The old man loosens the guard rails, slithers out of bed, and searches for the brown paper bag his buddy Joe left him last night. He finds the bag perched on a small black leather chair near the bed, picks it up, and carries it into the bathroom.

He removes it from the bag. It is his unholy grail. With much passion, he opens the pack, seizes one sleek beauty which he places inside his mouth and between his thick lips, two fleshy centurions guarding the forbidden prize. He thrusts it deeper into his mouth and lights up.

Impulsively, he takes a few quick puffs and exhales rapidly. His heart starts to flutter. Smiling sardonically, he looks at himself in the mirror. He studies the scar on his right cheek. For a moment, he sucks on his mentholated King Size Kool without inhaling. Already, he feels woozy, dizzy, and high. Yet he’s not finished. He needs his adrenalin rush, even if it kills him.

Slowly and repetitively he inhales, embracing his familiar poisons again and again. Soon, he will cough violently and gag. But he will not stop smoking. He’s on a dark journey on this long endless night and tomorrow... Tomorrow may never come.

The Turning Point, the Kingdom

Touching rock, which laughs at you relentlessly, you defy it. Yet as you move forward, it screams and commands you to return to the place of origin. You must return to make the choice real and honest. You listen to the master. You heed the voice of authority and follow the ugly path.

II

Yesterday is forever. After the war, he had flashbacks for years. Every day he experienced terror and rage and a lot of confusing emotions. His brain was a dark landscape of chaos and trauma. He chain-smoked King Size Kools and dreamed of death. He needed to forget. And if dying was the only way out well... so be it. Unfortunately, he would live a long anguished life, constantly remembering and reliving and re-experiencing... the endless war. For this vet, Hell was right here on earth.

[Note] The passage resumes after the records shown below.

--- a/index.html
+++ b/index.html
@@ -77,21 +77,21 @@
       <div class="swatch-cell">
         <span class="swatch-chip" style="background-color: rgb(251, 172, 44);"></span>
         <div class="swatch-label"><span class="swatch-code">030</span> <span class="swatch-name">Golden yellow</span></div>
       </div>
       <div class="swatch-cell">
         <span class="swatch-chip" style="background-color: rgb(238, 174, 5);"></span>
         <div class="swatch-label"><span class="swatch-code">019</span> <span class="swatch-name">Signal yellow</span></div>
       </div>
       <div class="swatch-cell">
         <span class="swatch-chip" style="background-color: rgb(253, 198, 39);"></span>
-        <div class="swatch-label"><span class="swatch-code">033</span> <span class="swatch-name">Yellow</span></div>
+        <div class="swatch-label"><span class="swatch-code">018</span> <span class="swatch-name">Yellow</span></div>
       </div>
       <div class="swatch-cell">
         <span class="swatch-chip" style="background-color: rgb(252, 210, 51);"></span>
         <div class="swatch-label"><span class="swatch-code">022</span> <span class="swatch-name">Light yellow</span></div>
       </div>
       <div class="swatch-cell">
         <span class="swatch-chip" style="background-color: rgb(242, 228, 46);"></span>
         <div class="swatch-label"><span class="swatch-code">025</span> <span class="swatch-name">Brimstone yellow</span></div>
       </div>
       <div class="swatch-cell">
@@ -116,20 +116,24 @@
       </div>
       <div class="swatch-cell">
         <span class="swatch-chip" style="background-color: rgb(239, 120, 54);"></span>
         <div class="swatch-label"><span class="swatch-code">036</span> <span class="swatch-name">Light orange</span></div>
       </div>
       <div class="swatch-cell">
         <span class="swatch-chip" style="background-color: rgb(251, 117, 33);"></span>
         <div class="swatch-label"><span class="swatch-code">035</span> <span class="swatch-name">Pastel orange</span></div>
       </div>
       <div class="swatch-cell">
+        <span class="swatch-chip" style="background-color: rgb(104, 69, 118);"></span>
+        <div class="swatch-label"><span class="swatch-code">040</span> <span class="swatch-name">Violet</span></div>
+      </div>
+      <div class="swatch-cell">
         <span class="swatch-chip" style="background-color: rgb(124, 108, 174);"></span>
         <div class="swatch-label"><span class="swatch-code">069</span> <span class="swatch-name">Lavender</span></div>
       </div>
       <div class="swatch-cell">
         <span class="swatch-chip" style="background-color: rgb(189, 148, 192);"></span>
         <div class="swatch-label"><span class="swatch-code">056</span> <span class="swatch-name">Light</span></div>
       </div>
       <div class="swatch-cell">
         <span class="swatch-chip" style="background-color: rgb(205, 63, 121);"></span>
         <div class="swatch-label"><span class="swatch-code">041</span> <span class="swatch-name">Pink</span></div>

The Turning Point, the Kingdom

Returning, you seek a victim, and sitting on the first moment, when choice was empty thought, you slowly rise and, standing firm, confront sneering faces left behind at the turning point.

III

The young soldier was scared shitless but tried to keep his terror hidden and private. Most of the time, no one noticed, it seemed. But sometimes, his hands and body shook. Now, he and his buddies lay in these mine-filled labyrinthine fields waiting for the enemy to come. It was the middle of the night and the pitch-black miasma surrounded the innocent soldiers. And at dawn, the enemy would arrive.

It would be a turning point for them, a massacre. Only a few would survive, including the frightened soldier with thick lips and a scar across his right cheek. He would witness unspeakable evil and would never forget. Always, he would wonder why he survived and not the others. For years, he would contemplate suicide every day of his guilt-ridden life. Yet he would live and suffer and surreptitiously destroy himself.

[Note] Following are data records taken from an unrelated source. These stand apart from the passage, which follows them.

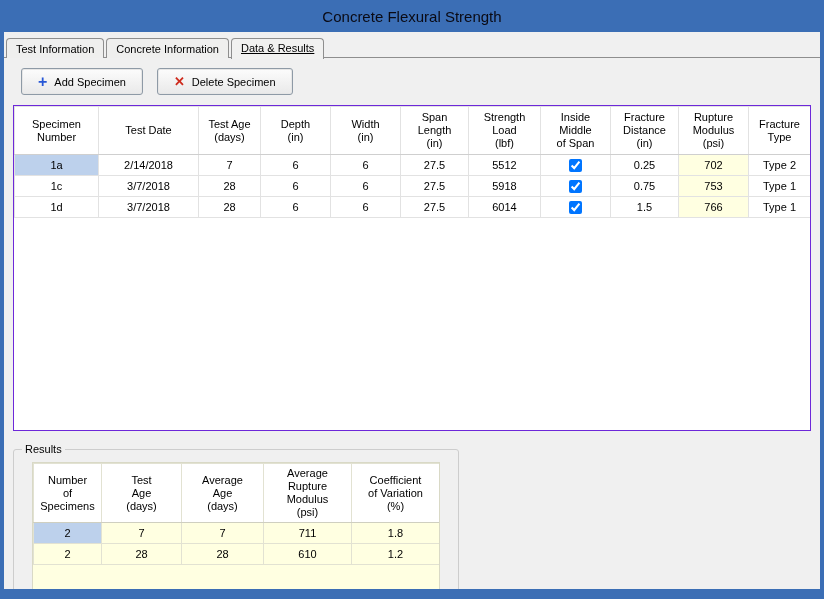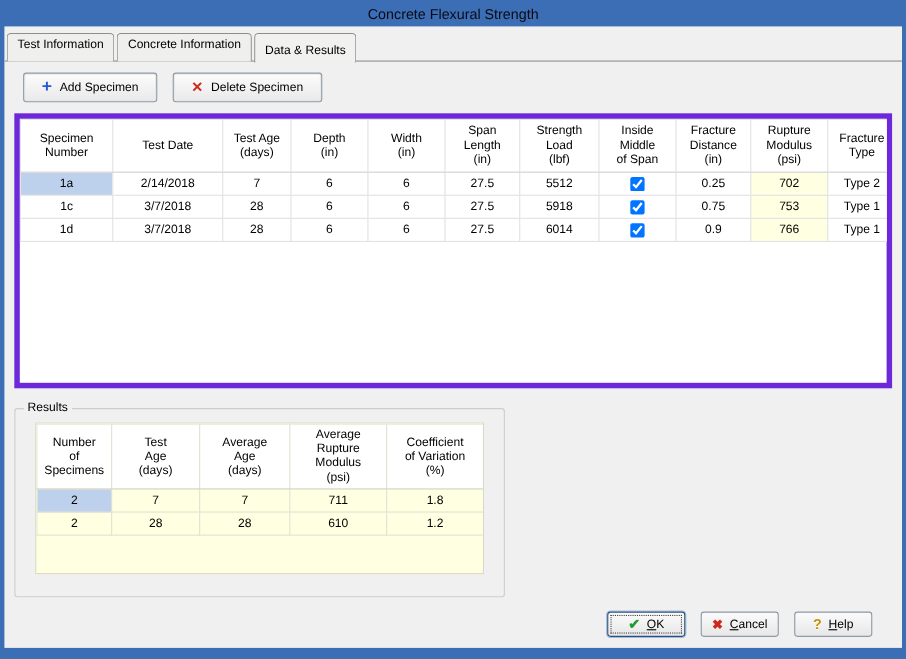--- a/index.html
+++ b/index.html
@@ -9,23 +9,23 @@
     background: #888;
     -webkit-font-smoothing: antialiased;
   }
   .window {
     width: 824px; height: 599px;
     background: #3B6EB5;
     display: flex; flex-direction: column;
     position: relative;
   }
   .titlebar {
-    height: 24px; flex: 0 0 auto;
+    height: 32px; flex: 0 0 auto;
     display: flex; align-items: center; justify-content: center;
-    color: #0a0a14; font-size: 13px;
+    color: #0a0a14; font-size: 15px;
   }
   .client {
     flex: 1 1 auto;
     margin: 0 4px 10px 4px;
     background: #F0F0F0;
     display: flex; flex-direction: column;
     overflow: hidden;
   }
   
   .tabs { display: flex; padding: 5px 2px 0 2px; position: relative; z-index: 2; }
@@ -33,22 +33,22 @@
     padding: 4px 9px 3px 9px;
     border: 1px solid #8E8E8E; border-bottom: none;
     border-radius: 4px 4px 0 0;
     margin-right: 2px;
     background: #EFEFEE;
     color: #000; cursor: default;
     position: relative; top: 1px;
   }
   .tab.active {
     background: #F1F1F0;
-    padding-top: 9px; padding-bottom: 5px;
-    top: 1px; margin-bottom: -1px; z-index: 3;
+    padding-top: 3px; padding-bottom: 5px;
+    top: 1px; margin-bottom: -1px; z-index: 3; text-decoration: underline;
   }
   .panel {
     flex: 1 1 auto;
     border-top: 1px solid #8E8E8E;
     padding: 8px 9px 6px 9px;
     display: flex; flex-direction: column;
     position: relative; z-index: 1;
   }
   
   .toolbar { display: flex; gap: 14px; margin: 2px 0 10px 8px; }
@@ -58,23 +58,23 @@
     background: linear-gradient(#FCFCFC, #E9E9E9);
     border: 1px solid #8E9AA6; border-radius: 3px;
     box-shadow: 0 0 0 1px #E6E6E6 inset;
     font-family: inherit; font-size: 11px; color: #000;
     cursor: pointer;
   }
   .plus-icon { color: #2757D6; font-size: 16px; font-weight: bold; line-height: 1; }
   .delete-icon { color: #CE2A1C; font-size: 13px; font-weight: bold; line-height: 1; }
   
   .grid-wrap {
-    height: 250px;
+    height: 326px;
     background: #FFFFFF;
-    border: 5px solid #6d28d9;
+    border: 1px solid #6d28d9;
     overflow: hidden;
   }
   table { border-collapse: collapse; table-layout: fixed; background: #fff; }
   .grid-table { width: 796px; }
   .grid-table th, .grid-table td {
     border: 1px solid #E2E2E2;
     text-align: center;
     font-weight: normal;
     font-size: 11px;
     color: #000;
@@ -249,21 +249,21 @@
             </tr>
             <tr>
               <td>1d</td>
               <td>3/7/2018</td>
               <td>28</td>
               <td>6</td>
               <td>6</td>
               <td>27.5</td>
               <td>6014</td>
               <td class="check-cell"><input type="checkbox" checked="" style=""></td>
-              <td>0.9</td>
+              <td>1.5</td>
               <td class="modulus">766</td>
               <td>Type 1</td>
             </tr>
           </tbody>
         </table>
       </div>
 
       <fieldset class="results-box">
         <legend>Results</legend>
         <div class="results-grid">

The Turning Point, the Kingdom

You point your wrinkled face at them, although they do not understand. Ready to pull the cool trigger of your lips, ready to annihilate the last remnants of the sign, you face them head on.

With trembling anger, you meet their eyes. Yes, you feel faint, and in the impotent silence, you crumble to earth. Crawling, kneeling, tongue-tied, pointing sallow face at brutal masks, you let the tears flow. Potently, they gush out and move violently as they seek the grotesque faces at the point. The faces look away from the stream of truth, which conveys your first real moment. You have said nothing, yet you have spoken, back at the point you almost left behind, the dark place where ghosts wander forever.